Patty Jenkins, who delivered box office superhero smash Wonder Woman, was also left out, along with directors Dee Rees, of Netflix Inc’s racial period drama Mudbound, and Kathryn Bigelow, of the racially charged drama Detroit.

“It’s a terrible shame, to be honest,” said McDonagh, who wrote and directed small-town drama Three Billboards Outside Ebbing, Missouri. “I know there have been great screenplays by women recognized this year but not directing, and maybe that will change in the Oscars.”

Gerwig, 34, was nominated for best screenplay for writing Lady Bird, which also landed two acting nods for its star, Saoirse Ronan, and supporting actress, Laurie Metcalf.

Metcalf told Reuters that Gerwig’s Lady Bird set was collaborative and stress-free.

“I’m spoiled rotten,” Metcalf said. “She just made it a beautiful and personal experience for the entire cast and crew.”

Scott’s All the Money in the World received nominations for supporting actor Plummer and lead actress Michelle Williams in the drama about the 1973 kidnapping of oil heir John Paul Getty III.

Plummer replaced Spacey last month in the role of Jean Paul Getty after Spacey was cut because of multiple sexual misconduct allegations against him.
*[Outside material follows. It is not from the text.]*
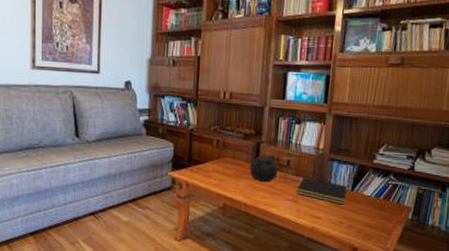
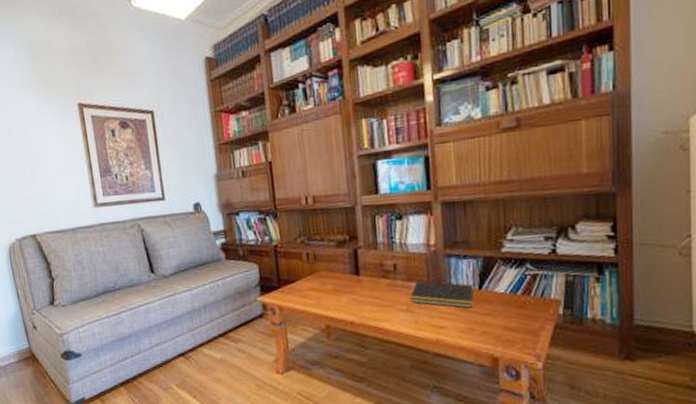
teapot: present [249,154,278,182] -> none [348,260,384,293]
Spacey issued an apology for the first reported incident, involving actor Anthony Rapp. Reuters could not independently confirm the allegations.

Scott did last-minute reshoots to have the Sony Pictures film completed in time for its Dec. 25 release.

“I am especially proud that the beautiful performances of Michelle and Chris were celebrated today,” Scott said in an emailed statement. “Despite the unexpected challenges we encountered after shooting was completed, we were determined that audiences around the world would be able to see our film.”

Other surprises included Vietnamese-American actress Hong Chau for her breakout role in the best supporting actress race for futuristic comedy Downsizing.

Other key snubs included Amazon’s interracial romantic comedy The Big Sick, which failed to land any nominations, especially for its star Kumail Nanjiani, who wrote the film with his real-life wife on the circumstances that brought them together.